11/19/05
Filed under:
General
Posted by: Dan @ 1:29 am
Friday, 11pm…
Time has no meaning… it’s hard to believe it was only about a month ago that Sandy and I arrived at Stanford… after all we have been through since that frightening MRI in Spokane on October 10th, arranging the medical treatment at Stanford, the flight to Palo Alto, and all that happened at Stanford, her surgery and recovery, the trip home… seems like we’ve lived a lifetime in this past month.
Sandy finished her first round of chemo medicine on Wednesday night. Fortunately so far the only major side-effect has been fatigue. She is also transitioning onto another anti-seizure medication from the one she has been on for 6+ years. She hasn’t had a seizure since the one in 1999 that forced the true diagnosis of her brain tumor. But it turns out that the anti-seizure drug Dilantin diminishes the effect of the chemo drug (Temodar) that she’s on, so she is switching to an anti-seizure med called Keppra.
She has been real tired, but still tries to stay active… wrapping Christmas presents, adding to the decorations in the house, watching videos, listening to books on tape (like "The Five People You Meet in Heaven" - a great story), and writing thank you cards. She has also been enjoying reading all the emails, comments, and beautiful cards and messages from students at her school. They have really been cheering her up. Considering what she has been through, I continue to be amazed at her strength in dealing with this "siege" (as Susan put it so well). She is of course not without those melt-down moments and days (as I am too), but overall her attitude and resiliency shines through.
She probably put too much energy into trying to handle the small stuff of life this past week as we transition into what passes for normal in our lives these days. But she realized that trying to solve other people’s problems, and trying to resolve some differing local medical recommendations was not helping her heal and gain strength for this fight against cancer. So now she has dropped all that small stuff and is getting focused on what she needs to do. Trying to handle the physical and emotional pain of this journey can be totally overwhelming at times, so all the extraneous "normal" issues of life have to be let go of.
So it’s a good thing those angels are still out there watching over some of those "normal" details, like cars… Our main vehicle (an ‘88 Subaru with only 330,000 miles on it) broke down as I was driving home from my first short day back at work this past Wednesday afternoon. I knew it was a snapped timing belt, as that has happened before. So I coasted into a parking lot in town and had the car towed 30 miles to the shop the next morning. I had also been noticing a thumping sound in the front of the car since August, but figured it was just an axle boot needing grease, so I never got around to fixing it. I told the mechanic to check it out as long as it was in the shop. Well, he checked it out and called me up yesterday…
"The axles are fine," he said "but the ball joint on one side was about to break. You’re lucky…"

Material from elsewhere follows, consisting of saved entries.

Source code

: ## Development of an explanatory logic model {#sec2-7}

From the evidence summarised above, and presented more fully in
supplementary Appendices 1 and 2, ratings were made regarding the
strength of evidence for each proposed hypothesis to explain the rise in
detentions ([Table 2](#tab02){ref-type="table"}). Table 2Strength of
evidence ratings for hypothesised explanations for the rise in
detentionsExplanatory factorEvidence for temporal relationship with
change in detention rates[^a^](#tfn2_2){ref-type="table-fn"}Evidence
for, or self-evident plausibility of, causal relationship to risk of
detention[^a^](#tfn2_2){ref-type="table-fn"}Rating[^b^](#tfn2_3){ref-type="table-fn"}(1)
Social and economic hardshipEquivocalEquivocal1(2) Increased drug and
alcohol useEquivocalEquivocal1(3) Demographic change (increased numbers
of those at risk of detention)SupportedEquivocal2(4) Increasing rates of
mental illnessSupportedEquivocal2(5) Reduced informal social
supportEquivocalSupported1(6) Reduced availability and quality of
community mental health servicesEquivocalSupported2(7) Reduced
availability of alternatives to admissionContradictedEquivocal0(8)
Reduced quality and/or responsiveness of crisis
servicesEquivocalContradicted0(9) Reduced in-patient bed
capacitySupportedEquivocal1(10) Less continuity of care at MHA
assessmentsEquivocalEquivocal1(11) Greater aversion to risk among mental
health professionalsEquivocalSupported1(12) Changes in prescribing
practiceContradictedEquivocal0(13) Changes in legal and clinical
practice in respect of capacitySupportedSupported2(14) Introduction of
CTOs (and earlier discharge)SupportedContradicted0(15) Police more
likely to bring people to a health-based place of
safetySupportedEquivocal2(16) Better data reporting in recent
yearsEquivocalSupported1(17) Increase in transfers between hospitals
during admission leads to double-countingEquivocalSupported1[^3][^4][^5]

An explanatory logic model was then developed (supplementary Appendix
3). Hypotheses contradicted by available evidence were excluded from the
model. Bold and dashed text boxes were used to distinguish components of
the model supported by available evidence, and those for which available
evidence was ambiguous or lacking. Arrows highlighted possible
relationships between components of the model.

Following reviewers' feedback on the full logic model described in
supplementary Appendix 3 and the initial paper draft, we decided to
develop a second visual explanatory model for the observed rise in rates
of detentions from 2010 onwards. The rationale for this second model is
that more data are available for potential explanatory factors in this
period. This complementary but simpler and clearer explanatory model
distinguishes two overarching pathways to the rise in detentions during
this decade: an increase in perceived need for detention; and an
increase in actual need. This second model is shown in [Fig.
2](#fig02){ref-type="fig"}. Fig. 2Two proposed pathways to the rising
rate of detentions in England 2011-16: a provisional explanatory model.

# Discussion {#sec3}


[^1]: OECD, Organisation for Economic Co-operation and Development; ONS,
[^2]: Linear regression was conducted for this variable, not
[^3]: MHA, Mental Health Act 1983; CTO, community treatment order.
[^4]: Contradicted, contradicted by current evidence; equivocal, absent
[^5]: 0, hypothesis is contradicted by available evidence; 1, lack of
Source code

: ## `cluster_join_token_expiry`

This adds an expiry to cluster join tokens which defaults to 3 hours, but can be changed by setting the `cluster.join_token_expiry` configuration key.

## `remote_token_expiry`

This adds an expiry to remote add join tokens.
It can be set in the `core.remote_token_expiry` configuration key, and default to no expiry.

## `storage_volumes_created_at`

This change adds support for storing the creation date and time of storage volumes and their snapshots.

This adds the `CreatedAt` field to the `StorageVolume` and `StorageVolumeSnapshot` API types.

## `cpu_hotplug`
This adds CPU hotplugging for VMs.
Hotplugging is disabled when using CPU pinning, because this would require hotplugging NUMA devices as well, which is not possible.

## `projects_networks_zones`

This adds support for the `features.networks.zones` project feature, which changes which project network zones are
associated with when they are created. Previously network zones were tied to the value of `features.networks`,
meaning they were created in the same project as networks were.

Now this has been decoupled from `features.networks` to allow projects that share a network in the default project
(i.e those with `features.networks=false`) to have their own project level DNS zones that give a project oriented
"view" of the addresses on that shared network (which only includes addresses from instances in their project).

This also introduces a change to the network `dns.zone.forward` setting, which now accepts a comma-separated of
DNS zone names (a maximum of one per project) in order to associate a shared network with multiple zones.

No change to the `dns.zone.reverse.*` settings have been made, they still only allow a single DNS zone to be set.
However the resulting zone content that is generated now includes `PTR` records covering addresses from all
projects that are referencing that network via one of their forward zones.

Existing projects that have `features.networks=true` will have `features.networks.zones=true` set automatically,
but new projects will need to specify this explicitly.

I gulped and said "Oh **** [expletive beginning with s]." I know enough about cars to know that if a ball joint breaks at high speed, basically the front wheel breaks off and you lose control of the car. We had driven back from Seattle over a snowy mountain pass just days ago. I thanked those angels for breaking the timing belt.
And in other thrilling news… this morning I was standing on the top rung of a 25-foot ladder leaned against one of our big trees, and I was fully outstretched and off-balance to grab a neighbor’s cat that was stuck way up there. As I grabbed the cat, I looked down from the shaky ladder,
way down, and thought "hmmm, this is really stupid… after this past month… I think Sandy needs me too much to risk it for a cat…" Anyway, I survived. So did the cat.
My mom sent Sandy a framed poem she found at a store. Unbeknownst to my mom, it’s the same poem that I had printed on the back of Sandy’s brain tumor support group t-shirt a few years ago. I was wearing the shirt during Sandy’s surgery. My mom told Sandy that she almost didn’t send it because of it’s powerful words, not knowing how Sandy might feel about it. But she sent the framed poem anyway, not knowing of course that it has long been a favorite of ours. It’s good to take chances with that kind of thing. Here’s the poem…
What Cancer Cannot Do
It cannot cripple love.
It cannot shatter hope.
It cannot corrode faith.
It cannot destroy peace.
It cannot kill friendships.
It cannot suppress memories.
It cannot silence courage.
It cannot invade the soul.
It cannot steal eternal life.
It cannot conquer the spirit.
– author unknown
Our thoughts and prayers go out to Greg and Margaret, and our hopes for the rising of Ostling and Brooks Jewelry from the ashes and flood.